--- THE TASK ---
Copy the items verbatim, starting at the beginning of the items and ending at the line that contains "False: median 0.48, box", with both ends included. Leave the pictures out of your copy.
============================================================
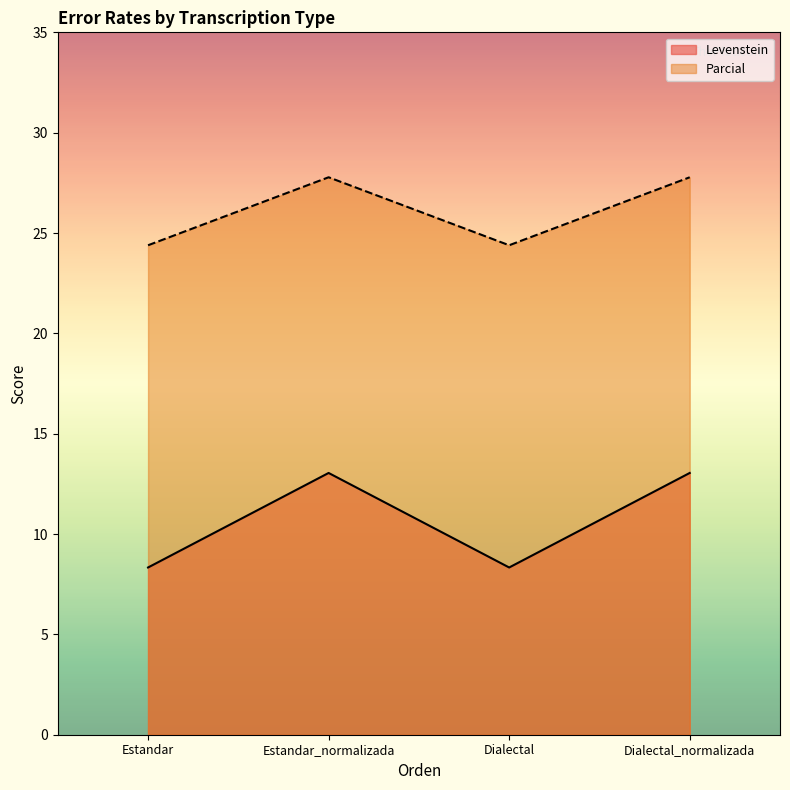

What is the smallest value displayed?

8.3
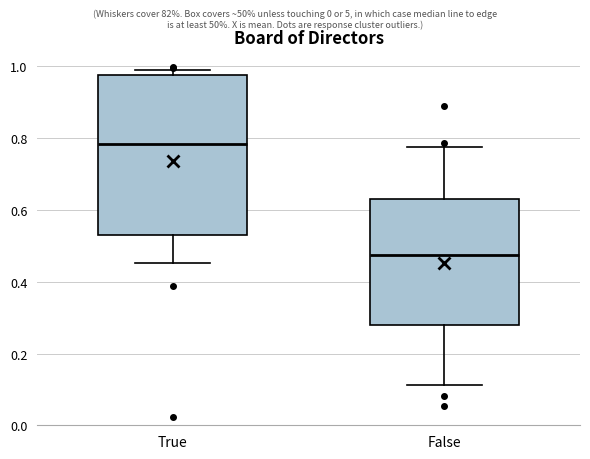

Reading left to right, transcribe this box plot: for each box, give where its median line is, the range the box spans, and where its two whiskers end, as read against the y-axis. The values are not printed on the chart, so give them approximately, as read against the axis.

True: median 0.78, box 0.52 to 0.98, whiskers 0.46 to 1.00
False: median 0.48, box 0.28 to 0.64, whiskers 0.12 to 0.78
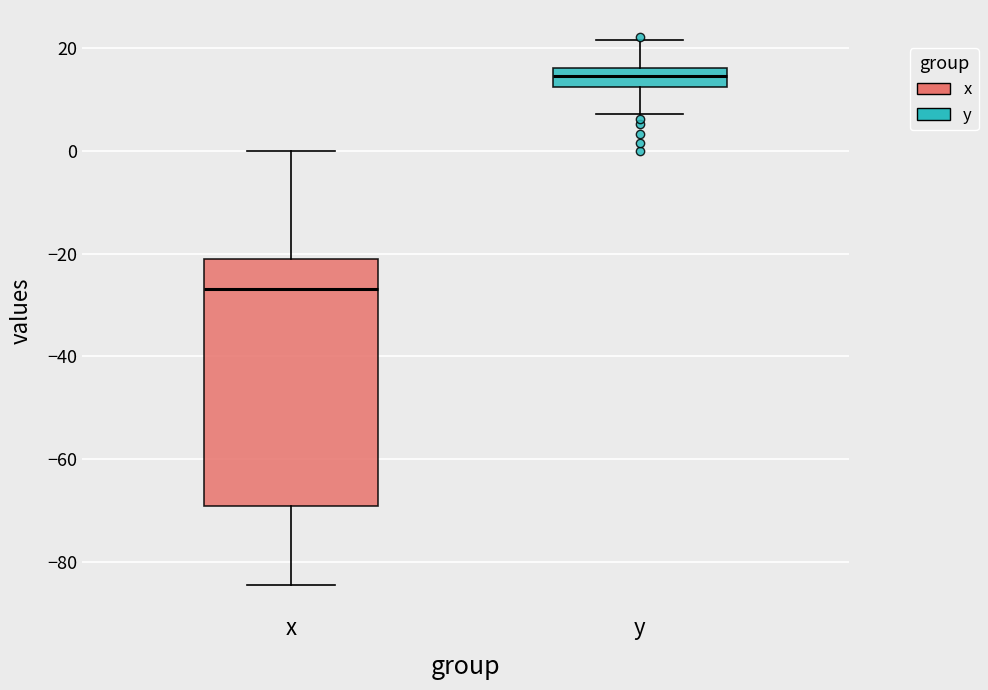

Reading left to right, read every box against the y-axis: the position of its median line, the range the box covers, and the ends of its whiskers. The values are not printed on the chart, so give them approximately, as read against the axis.

x: median -26, box -70 to -22, whiskers -84 to 0
y: median 14, box 12 to 16, whiskers 8 to 22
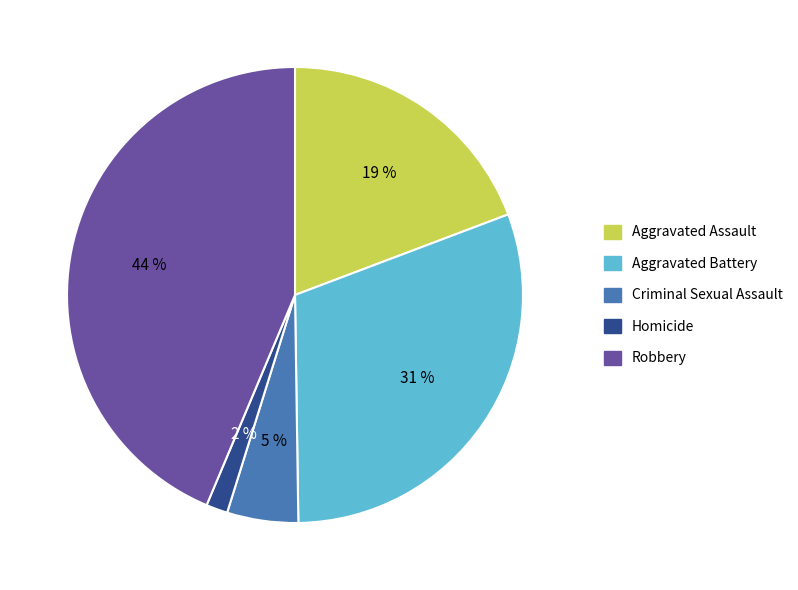

To the nearest percent, what is the combined percentage of Criminal Sexual Assault and Homicide?

7%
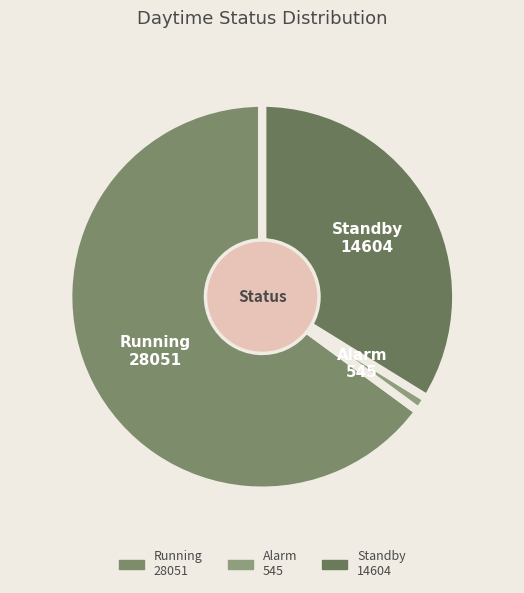

The Running 28051 slice represents 72% of the pie. True or false?

False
============================================================
--- TASK RESPONSE ---
What is the smallest value displayed?

8.3

Reading left to right, transcribe this box plot: for each box, give where its median line is, the range the box spans, and where its two whiskers end, as read against the y-axis. The values are not printed on the chart, so give them approximately, as read against the axis.

True: median 0.78, box 0.52 to 0.98, whiskers 0.46 to 1.00
False: median 0.48, box 0.28 to 0.64, whiskers 0.12 to 0.78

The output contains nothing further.